The post-Cold War sparked new hopes that the end of the Castro regime was near. And so it seemed, given the collapse of the Cuban economy and, especially, when in August 1994 thousands of people congregated in the Malecón in Havana in open defiance of the authorities. However, despite the loss of its allies, the tightening of the embargo and growing discontent among the population, the regime managed to survive. Though the rhetoric of exile changed little, it began to change in practice. Throughout the past decade, the gap between exiles and islanders, which in 1990 seemed unbreachable, has been partially filled by an overlapping and ever-growing network of communications and contacts, including religious encounters, political links, humanitarian aid and cultural, academic and professional exchanges. Majority support for the embargo has not prevented the diaspora from reaching the forefront of constructive commitment to the people of Cuba today.

In the wake of the crisis surrounding Elián González, the transition in Cuban Miami took flight (It was already underway at the time, though this was not reflected due to the overreaction of exiles regarding the final destination of the boat child.) Two factors explain this. First, this reaction was a political error, since it was quite unlikely that the child could stay in the U.S., given the positions of the father, Washington and Havana. The result was to distract international attention from the lack of democracy in Cuba –where it was focused after the Ibero-American summit that ended in Havana a few days before Elián appeared in Florida– focusing it instead on the “Miami mafia”. Since then, large sectors of the community in exile have done a better job of calibrating their responses to recurrent crises in their relations with the Cuban government. The fact that, for example, the Bush Administration has not cancelled the remittances and family reunification visits after the recent wave of repression in Cuba is due in part to the many diverse responses provided by Cuban Miami, almost all highlighting the importance of maintaining and increasing contacts with Cuban civil society.

The second factor that is fomenting change in Miami is the human factor. First, time has led to generational change, while certain sectors of the traditional exile community have moderated their stances. In 2001, the FNCA split, both for generational reasons and because of differences in programs, and the hard-liners created the Consejo por la Libertad de Cuba. The new FNCA, as well as Hermanos al Rescate, Movimiento Democracia, Directorio Democrático Cubano and other organizations have been moving towards the center. Also, the Elián crisis itself motivated prominent businessmen and Cuban-American civic leaders to step onto the political stage and speak for themselves, for example the Cuba Study Group (CSG) founded in 2001. Some public opinion polls reveal new attitudes in Cuban Miami. A survey sponsored by the Florida International University in 2000 showed 51% in favor of dialogue with Havana. Surveys carried out for the CSG in 2001 and 2002 indicated similar trends: 56% support for national reconciliation and an amnesty for employees of the current government who collaborate in a transition; and 73% support for the Varela Project, despite the fact that the traditional exile community is against this because the project attempts to foment changes in Cuba within the existing constitutional framework. Also, a Miami Herald survey in early 2003 showed 54% support for the FNCA’s willingness to dialogue with the Cuban government (except for Fidel and Raúl Castro) in order to facilitate the transition to democracy. The poor turnout at a march held on March 29 of this year to denounce the “dialogueros” and discredit the surveys served to highlight the plural reality of the exile community. Although the police and organizers claimed that 30-50,000 people marched that day, the real figure was not above 5,400 according to air photos taken with a high-resolution camera.

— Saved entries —
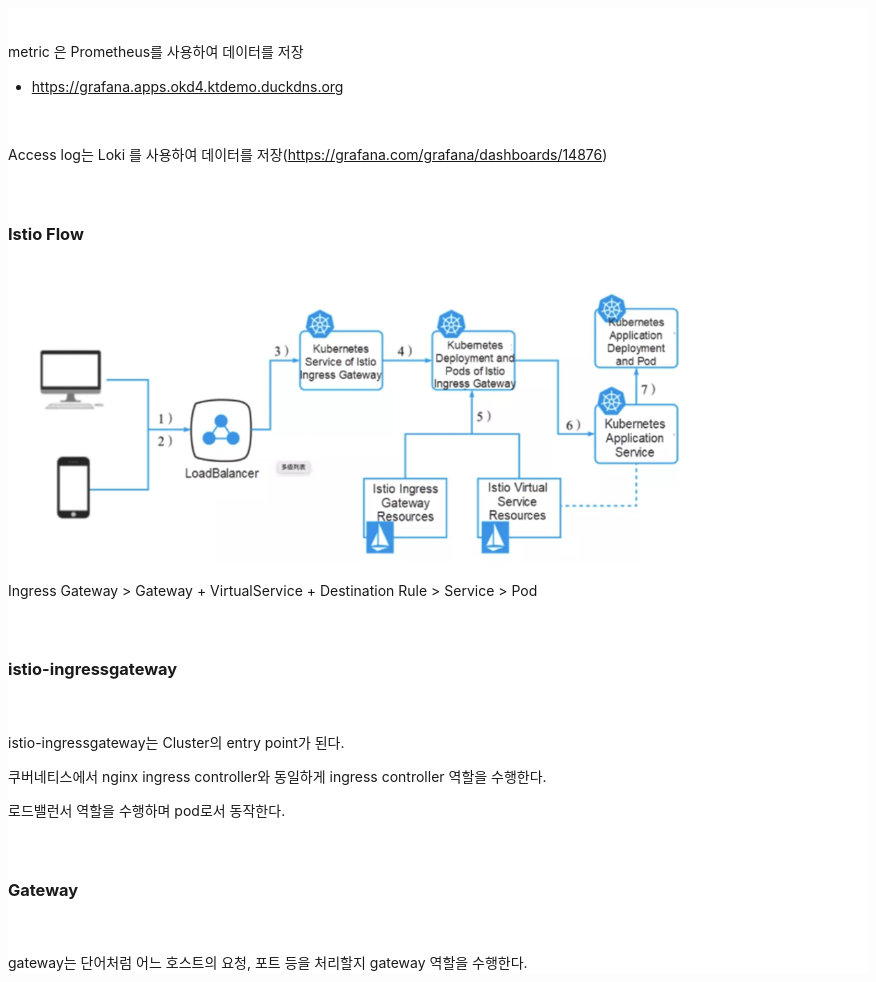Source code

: <br/>

metric 은 Prometheus를 사용하여 데이터를 저장  
- https://grafana.apps.okd4.ktdemo.duckdns.org

<br/>

Access log는  Loki 를 사용하여 데이터를 저장(https://grafana.com/grafana/dashboards/14876)   


<br/>

### Istio Flow

<br/>


<img src="./assets/istio_flow_1.png" style="width: 80%; height: auto;"/>      

Ingress Gateway > Gateway + VirtualService + Destination Rule > Service > Pod  

<br/>

### istio-ingressgateway

<br/> 

istio-ingressgateway는 Cluster의 entry point가 된다.  
 
쿠버네티스에서 nginx ingress controller와 동일하게 ingress controller 역할을 수행한다.  

로드밸런서 역할을 수행하며 pod로서 동작한다.

<br/>

### Gateway  

<br/>

gateway는 단어처럼 어느 호스트의 요청, 포트 등을 처리할지 gateway 역할을 수행한다.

— WHAT TO WORK ON —
A) Answer these questions using the text on the Cuban exile community in Miami:
(i) In what month and year did thousands of people gather in the Malecón in Havana?
(ii) Which group was founded in 2001 when businessmen and Cuban-American civic leaders entered politics?
(iii) What was the real turnout at the March 29 march, according to the air photos?
B) Resume the text on the Cuban exile community in Miami after its last sentence.
These records were taken from a separate source.

— WRITTEN ANSWERS —
A)
(i) August 1994
(ii) The Cuba Study Group (CSG)
(iii) Not above 5,400 people

B)
Conclusions: Although it does not lack active resources, the traditional exile community is losing its control over public opinion in Cuban Miami. Still, the moderate sector is not yet in control. Perhaps the essential value of the recent surveys is that they allow the emerging majority to come to recognize itself. However, in order for public opinion to become effective political power, it must have effective leadership and a new vision. Although both are present, they lack –and probably always will– the cohesion of the FNCA during the eighties and early nineties. The FNCA of those days arose and acted within the parameters of a polarization in the apparently unified exile community. Though it was not their intention, the fact that Mas Canosa and his colleagues directed their energy towards political methods has sowed the seeds of moderation that are now sprouting in Cuban Miami. Politics, after all, requires spaces that war does not tolerate. A broad and diverse political spectrum –one that includes everyone from traditional exiles to the tiny sectors that support the Cuban government– could therefore never be based on the hegemonic structure of the past.

The challenge is precisely to consolidate an “extreme center” to boost civic cohabitation and the ability to forge consensus according to the circumstances, though the commitment to a democratic Cuba remains firm. Cautious optimism is warranted in this regard. In contrast to the seventies, the great majority of exiles today have rejected violence and acknowledge the guiding role of the opposition on the island. Also, although support for the embargo remains, it is diminishing and recognition of its relative ineffectiveness is on the rise. The Cuban transition remains pending and without a time frame, but is a very powerful stimulus for the emerging exile sectors. The more consolidated they become, the better prepared they will be for the inevitable negotiations when the transition actually arrives. Finally, the international reaction to the recent wave of repression –particularly on the part of the European Union and Canada– also encourages the diaspora to moderate its stance. The firmer the international support for a democratic Cuba, the easier it will be for the exile community to point to the way so that U.S. policy really focuses on this common goal.

It is not easy to cast off myths and stereotypes. The imprisonment of 75 peaceful dissidents and the execution of three ordinary citizens have –definitively– erased the last of the sparkle surrounding the Cuban government, the remnants of what the revolution represented in the sixties. Yesterday’s complexities are now history. All that remains today is a dictatorship. Although it is not what it could or ought to be, Cuban Miami is no longer what it used to be either.  The metamorphosis now underway is providing it with the necessary features for playing a constructive role in the pending transition. For all of us who care about Cuba, the revolutionary myth and the stereotypes of exile are breaking down and this is important news.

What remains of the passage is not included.